Hamburg. Buch untersucht Verzögerungen in der Justiz: Beamtenmäßiges Arbeitsverständnis
Was ist die Ursache für die teils schleppende Arbeit der Justiz? Um dieser Frage in seinem neuen Buch „Ende der Wahrheitssuche“ auf den Grund zu gehen, hat der Hamburger Jurist und Journalist Joachim Wagner, der mehr als zehn Jahre das ARD-Politmagazin „Panorama“ geleitet hat, mit 190 Richtern gesprochen. Ein gravierendes, immer wieder geschildertes Problem sei die ungerechte Arbeitsverteilung zwischen den Gerichtszweigen und Richtern. Bestimmte Richter bekämen beispielsweise immer wieder besonders komplexe Verfahren auf den Tisch. Wagner: „Viele Richter sind zwar fleißig, aber nicht sonderlich effizient – weil die Organisation zu wünschen übrig lässt.“
Dass aus der Gerichtsbarkeit immer wieder Klagen über zu hohe Belastung zu hören sind, führt der Journalist darauf zurück, dass nur die wenigsten Richter bereit seien, dauerhaft über 40 bis 42 Stunden Arbeitszeit pro Woche hinauszugehen, etwa um die Bestände (Altverfahren) abzuarbeiten. Doch diese Bereitschaft erfordere das Amt häufig. Viele Richter verharrten aber lieber in ihrem Trott. „Es herrscht ein eher beamtenmäßiges Verständnis der Arbeit vor“. Dabei hält Wagner ein „akademisches Übersoll“ von drei Stunden pro Woche für vertretbar, zumal die Richter neben einem auskömmlichen Verdienst auch zahlreiche Privilegien hätten.

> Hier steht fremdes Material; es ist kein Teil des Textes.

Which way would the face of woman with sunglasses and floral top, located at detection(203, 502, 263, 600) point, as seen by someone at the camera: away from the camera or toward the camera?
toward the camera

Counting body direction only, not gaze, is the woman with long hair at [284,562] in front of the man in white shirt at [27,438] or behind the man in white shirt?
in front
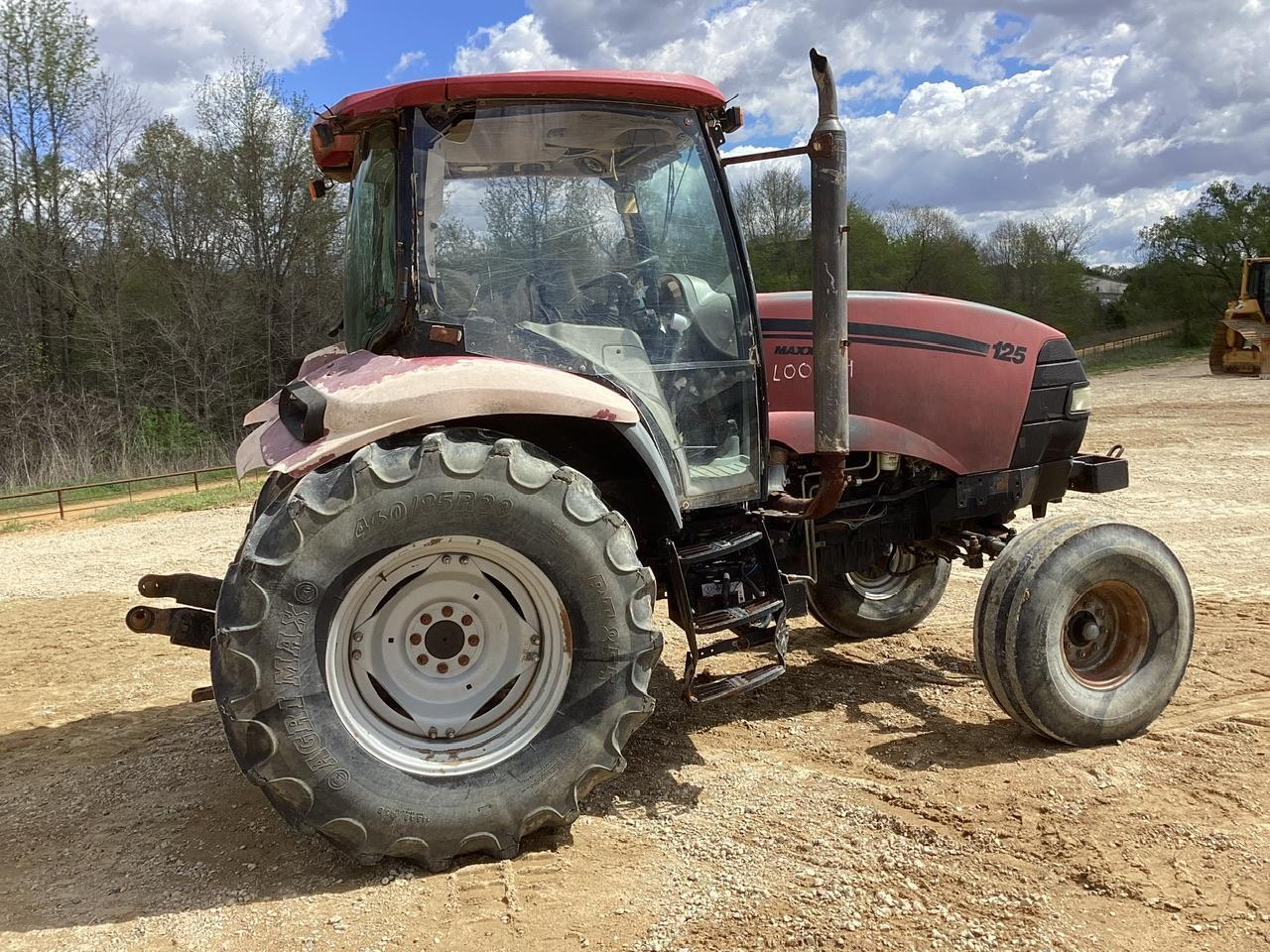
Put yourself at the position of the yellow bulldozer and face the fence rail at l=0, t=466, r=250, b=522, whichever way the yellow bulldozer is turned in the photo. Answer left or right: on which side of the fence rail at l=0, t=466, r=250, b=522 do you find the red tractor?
left

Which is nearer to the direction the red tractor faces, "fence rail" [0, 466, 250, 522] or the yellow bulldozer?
the yellow bulldozer

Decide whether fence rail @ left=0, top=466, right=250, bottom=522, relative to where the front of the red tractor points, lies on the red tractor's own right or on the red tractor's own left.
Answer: on the red tractor's own left

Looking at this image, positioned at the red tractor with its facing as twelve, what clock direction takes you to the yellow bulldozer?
The yellow bulldozer is roughly at 10 o'clock from the red tractor.

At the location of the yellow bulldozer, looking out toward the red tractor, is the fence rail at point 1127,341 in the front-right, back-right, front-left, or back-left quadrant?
back-right

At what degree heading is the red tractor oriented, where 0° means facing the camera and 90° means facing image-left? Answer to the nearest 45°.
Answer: approximately 270°

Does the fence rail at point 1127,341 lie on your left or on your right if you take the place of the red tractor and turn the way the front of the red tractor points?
on your left
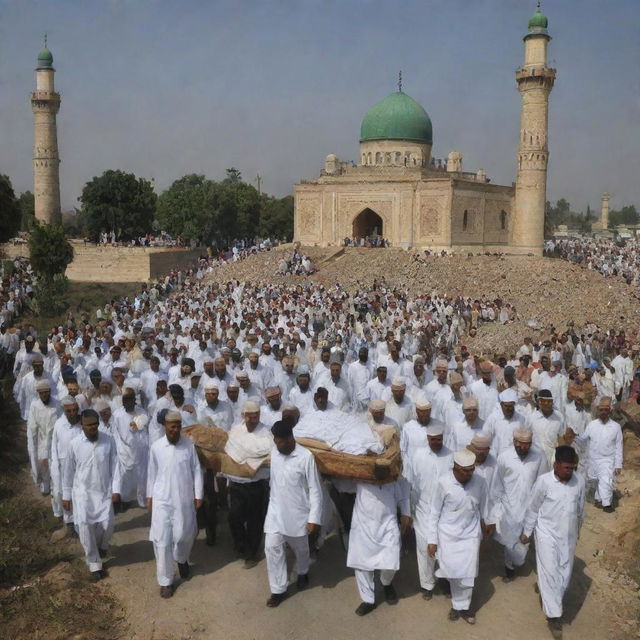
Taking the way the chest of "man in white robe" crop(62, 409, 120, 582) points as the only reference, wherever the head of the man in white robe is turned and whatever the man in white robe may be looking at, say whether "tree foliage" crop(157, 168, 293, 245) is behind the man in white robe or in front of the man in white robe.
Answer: behind

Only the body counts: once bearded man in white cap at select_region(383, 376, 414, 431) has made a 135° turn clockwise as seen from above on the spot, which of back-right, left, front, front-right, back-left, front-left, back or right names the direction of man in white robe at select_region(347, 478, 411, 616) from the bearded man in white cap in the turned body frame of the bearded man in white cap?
back-left

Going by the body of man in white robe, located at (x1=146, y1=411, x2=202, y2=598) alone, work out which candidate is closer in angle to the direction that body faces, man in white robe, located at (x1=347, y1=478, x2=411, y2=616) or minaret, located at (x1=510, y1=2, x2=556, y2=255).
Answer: the man in white robe

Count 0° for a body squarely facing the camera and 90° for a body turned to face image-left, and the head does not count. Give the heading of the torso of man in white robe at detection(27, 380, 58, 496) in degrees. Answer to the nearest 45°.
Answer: approximately 0°

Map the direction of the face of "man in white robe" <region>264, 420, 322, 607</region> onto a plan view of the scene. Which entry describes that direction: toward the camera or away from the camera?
toward the camera

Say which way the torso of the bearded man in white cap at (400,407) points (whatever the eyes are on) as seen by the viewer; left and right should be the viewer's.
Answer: facing the viewer

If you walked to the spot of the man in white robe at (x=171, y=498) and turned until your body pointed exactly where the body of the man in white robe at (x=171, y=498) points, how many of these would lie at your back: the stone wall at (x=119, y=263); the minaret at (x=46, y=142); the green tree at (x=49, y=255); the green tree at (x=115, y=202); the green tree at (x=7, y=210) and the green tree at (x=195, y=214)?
6

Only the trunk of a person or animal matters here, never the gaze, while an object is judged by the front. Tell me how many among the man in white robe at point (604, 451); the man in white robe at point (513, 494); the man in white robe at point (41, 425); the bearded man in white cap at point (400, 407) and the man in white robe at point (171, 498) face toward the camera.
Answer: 5

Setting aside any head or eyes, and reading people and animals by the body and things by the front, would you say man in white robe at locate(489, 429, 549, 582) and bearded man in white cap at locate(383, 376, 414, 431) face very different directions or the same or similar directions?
same or similar directions

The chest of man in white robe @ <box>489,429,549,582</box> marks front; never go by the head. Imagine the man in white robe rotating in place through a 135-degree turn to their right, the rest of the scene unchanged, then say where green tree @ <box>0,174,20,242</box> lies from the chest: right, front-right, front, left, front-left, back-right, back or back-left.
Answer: front

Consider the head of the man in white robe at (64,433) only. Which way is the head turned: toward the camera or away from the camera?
toward the camera

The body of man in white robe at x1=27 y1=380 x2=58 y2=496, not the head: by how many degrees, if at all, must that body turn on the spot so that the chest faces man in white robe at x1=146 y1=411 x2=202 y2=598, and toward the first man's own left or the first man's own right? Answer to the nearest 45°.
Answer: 0° — they already face them

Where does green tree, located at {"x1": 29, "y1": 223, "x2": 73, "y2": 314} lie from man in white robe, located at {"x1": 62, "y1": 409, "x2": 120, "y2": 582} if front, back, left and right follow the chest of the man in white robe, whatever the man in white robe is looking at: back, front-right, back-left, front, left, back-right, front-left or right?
back

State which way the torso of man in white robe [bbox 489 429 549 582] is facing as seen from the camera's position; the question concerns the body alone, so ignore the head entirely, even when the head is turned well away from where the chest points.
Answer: toward the camera

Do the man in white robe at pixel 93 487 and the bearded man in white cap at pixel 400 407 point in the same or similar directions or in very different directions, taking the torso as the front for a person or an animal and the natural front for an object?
same or similar directions

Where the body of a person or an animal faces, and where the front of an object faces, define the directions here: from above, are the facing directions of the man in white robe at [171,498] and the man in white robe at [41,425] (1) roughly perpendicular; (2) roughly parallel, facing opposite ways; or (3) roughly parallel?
roughly parallel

70 Prozent der Befragten gaben keine idealistischen Motive für ihre Berufswahl an, etwa einen ausgeprägten Gerechtigkeitssinn, sondern pragmatische Gründe wie die Vereinbarkeit von Beruf und Familie sowie die freie Arbeitszeiteinteilung. Viele seien inzwischen desillusioniert, weil doch mehr Arbeit anfalle als zunächst gedacht. Die größte Gruppe unter den Richtern seien „frustrierte Anwälte“, die sich für eine Laufbahn als Richter entschieden hätten, weil sie die Abhängigkeit von ihren Mandanten oder eine Interessenvertretung gegen ihre innere Überzeugung auf Dauer nicht ertragen hätten.
Wie lassen sich Deutschlands Richter motivieren? Finanzielle Leistungsanreize für besonders effiziente Richter zu schaffen, sei mit dem Grundsatz der richterlichen Unabhängigkeit nicht vereinbar. Besser sei es, eine Beförderungsperspektive auch für Richter jenseits der 50 zu erhalten, so Wagner.